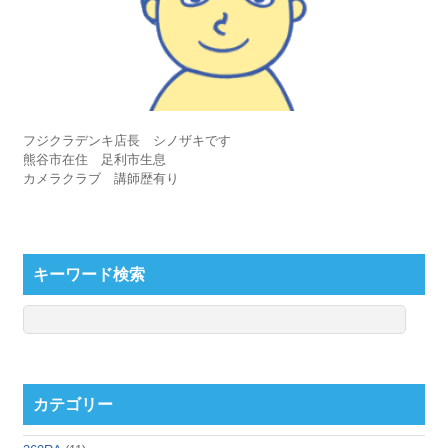
フジクラデンキ店長 シノザキです
熊谷市在住 足利市生息
カメラクラブ 講師歴有り
キーワード検索
カテゴリー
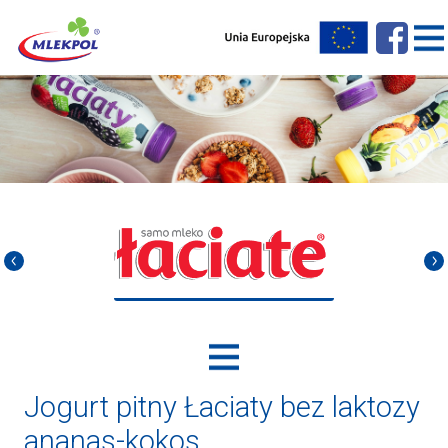
Jogurt pitny Łaciaty bez laktozy
ananas-kokos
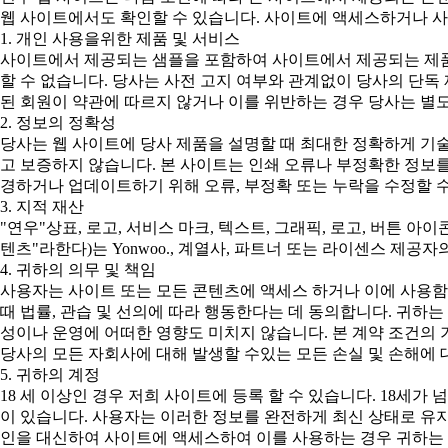
웹 사이트에서도 확인할 수 있습니다. 사이트에 액세스하거나 사
1. 개인 사용을위한 제품 및 서비스
사이트에서 제공되는 샘플을 포함하여 사이트에서 제공되는 제품
할 수 없습니다. 당사는 사전 고지 여부와 관계없이 당사의 단독
된 회원이 약관에 따르지 않거나 이를 위반하는 경우 당사는 별도
2. 정보의 정확성
당사는 웹 사이트에 당사 제품을 설명할 때 최대한 정확하게 기
고 보증하지 않습니다. 본 사이트는 인쇄 오류나 부정확한 정보를
경하거나 업데이트하기 위해 오류, 부정확 또는 누락을 수정할 수
3. 지적 재산
"연우"상표, 로고, 서비스 마크, 텍스트, 그래픽, 로고, 버튼 아
텐츠"라한다)는 Yonwoo., 계열사, 파트너 또는 라이센스 제
4. 귀하의 의무 및 책임
사용자는 사이트 또는 모든 콘텐츠에 액세스 하거나 이에 사용함
때 법률, 관습 및 선의에 따라 행동한다는 데 동의합니다. 귀하
성이나 운영에 어떠한 영향도 미치지 않습니다. 본 계약 조건의 
당사의 모든 자회사에 대해 발생할 수있는 모든 손실 및 손해에 
5. 귀하의 계정
18 세 이상인 경우 저희 사이트에 등록 할 수 있습니다. 18세
이 있습니다. 사용자는 이러한 정보를 완전하게 최신 상태로 유지
인을 대신하여 사이트에 액세스하여 이를 사용하는 경우 귀하는 본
-=-=-=-=-
* _ACTIVITY_
Please return the whole listing exactly. Do not copy its images.

* _RESULT BELOW_
フジクラデンキ店長 シノザキです
熊谷市在住 足利市生息
カメラクラブ 講師歴有り
キーワード検索
カテゴリー
Jogurt pitny Łaciaty bez laktozy
ananas-kokos
웹 사이트에서도 확인할 수 있습니다. 사이트에 액세스하거나 사
1. 개인 사용을위한 제품 및 서비스
사이트에서 제공되는 샘플을 포함하여 사이트에서 제공되는 제품
할 수 없습니다. 당사는 사전 고지 여부와 관계없이 당사의 단독
된 회원이 약관에 따르지 않거나 이를 위반하는 경우 당사는 별도
2. 정보의 정확성
당사는 웹 사이트에 당사 제품을 설명할 때 최대한 정확하게 기
고 보증하지 않습니다. 본 사이트는 인쇄 오류나 부정확한 정보를
경하거나 업데이트하기 위해 오류, 부정확 또는 누락을 수정할 수
3. 지적 재산
"연우"상표, 로고, 서비스 마크, 텍스트, 그래픽, 로고, 버튼 아
텐츠"라한다)는 Yonwoo., 계열사, 파트너 또는 라이센스 제
4. 귀하의 의무 및 책임
사용자는 사이트 또는 모든 콘텐츠에 액세스 하거나 이에 사용함
때 법률, 관습 및 선의에 따라 행동한다는 데 동의합니다. 귀하
성이나 운영에 어떠한 영향도 미치지 않습니다. 본 계약 조건의 
당사의 모든 자회사에 대해 발생할 수있는 모든 손실 및 손해에 
5. 귀하의 계정
18 세 이상인 경우 저희 사이트에 등록 할 수 있습니다. 18세
이 있습니다. 사용자는 이러한 정보를 완전하게 최신 상태로 유지
인을 대신하여 사이트에 액세스하여 이를 사용하는 경우 귀하는 본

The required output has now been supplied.